Juergen MuellerCTO de SAP
Il s’agit d’un projet centré sur S/4HANA. Mais les clients peuvent venir d’un environnement d’une ou plusieurs instances ECC [ERP Central Component] ou d’un ou plusieurs S/4HANA. Et cette migration ne va pas que vers S/4HANA, elle peut aussi impliquer les RH avec SuccessFactors ou Fieldglass [ou] les appros avec Ariba et les dépenses avec Concur.
Ce type de projet concerne aussi vos capacités d’intégration. Et l’analytique, où vous pouvez passer de BusinessObjects à SAP Analytics Cloud. Il s’agit aussi – pour faire des extensions – de passer d’un ABAP classique à un ABAP cloud. On peut aussi évoquer la planification – où vous passez des versions on prem aux versions cloud des outils de planification – ou encore la transformation liée aux données, lorsque vous passez d’un Business Warehouse à un hybride de BW et de SAP Datasphere. Ou encore de la manière dont vous intégrez les données non SAP.
C’est une entreprise complexe qui se met en place. De nombreux clients profitent d’ailleurs de ce point d’inflexion pour revoir leurs processus. Et une fois que vous avez ce modèle avec Signavio – et que vous savez où vous en êtes aujourd’hui et où vous voulez aller avec vos processus –, vous devez le mettre en correspondance avec vos stratégies opérationnelles. Cela signifie que vous devez déterminer où vous voulez vous différencier et où vous allez utiliser un logiciel standard et simplement le configurer.
Vous le voyez, c’est un projet aux multiples facettes. Il est donc judicieux de faire appel à une personne de SAP qui possède une connaissance approfondie de tous ces sujets.
D’où viendront ces experts ? Disposez-vous de suffisamment d’architectes capables d’effectuer tout ce travail particulièrement complexe ?

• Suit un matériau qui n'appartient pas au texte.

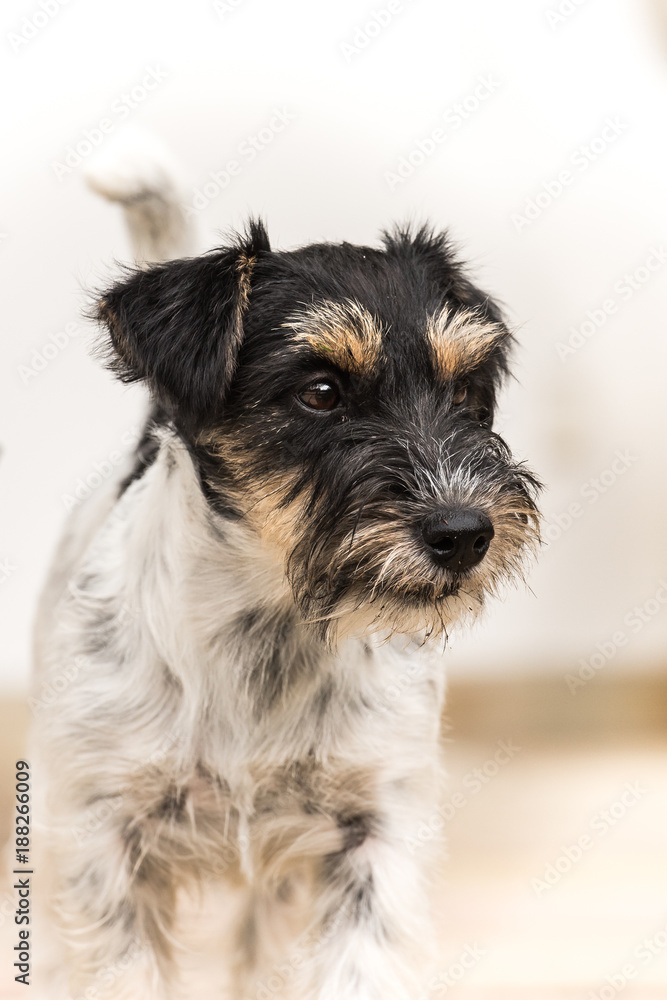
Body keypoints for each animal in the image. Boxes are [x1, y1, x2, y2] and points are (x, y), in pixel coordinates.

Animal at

Juergen Mueller : On peut dire qu’on n’en a jamais assez. Mais nous avons un bon vivier d’architectes au sein de SAP. Et nous recrutons de très bons profils dans nos équipes de consultants ; des personnes qui ont une grande expérience en matière de conseil et de déploiement. Ils occupent des postes d’avant-vente et d’après-vente, où ils travaillent depuis longtemps avec les clients.
Ils bénéficient tous d’une formation supplémentaire, car rares sont les personnes qui possèdent des connaissances étendues dans tous ces domaines.

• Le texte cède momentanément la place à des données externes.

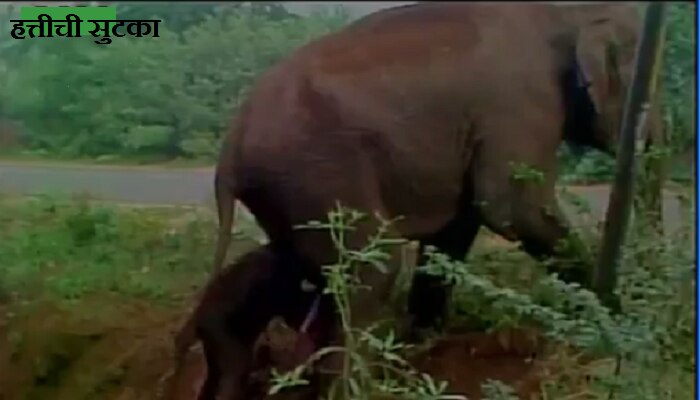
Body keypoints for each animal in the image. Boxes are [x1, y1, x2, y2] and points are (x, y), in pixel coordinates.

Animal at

SAP utilisera-t-il aussi des partenaires certifiés pour aider à respecter cette méthodologie SAP ?
Juergen Mueller : Oui, nous sommes très ouverts avec nos partenaires. [Lors de la conférence Sapphire], nous avons discuté avec eux sur la manière d’augmenter le vivier de talents et de certifier davantage de personnes.
Il se passe tellement de choses et il y a tellement d’innovations [chez SAP] que nous voulons que l’écosystème des partenaires suive. Nous en avons besoin. C’est pour cela que nous avons modifié le programme de formation et de certification, de sorte que lorsque vous obtenez une certification, vous rafraîchissez vos connaissances, ce que nous ne faisions pas dans le passé.
Ces efforts ne sont-ils pas (dans une certaine mesure) un signe que les clients ne sont pas passés à S/4 aussi rapidement que SAP l’espérait, en particulier à la version cloud public ?
Juergen Mueller : Je ne dirais pas ça comme cela. Rise a été l’une des activités qui ont connu la croissance la plus rapide que SAP ait jamais vue (il en va de même pour BTP). Mais il s’agit d’aller encore plus loin, de faire les choses avec la bonne méthode, et d’arriver au point où le « clean core » rayonne sur toute l’entreprise, où l’effort livre tous ses bénéfices. Nous voulons aller encore plus loin en aidant les entreprises à faire une transformation holistique.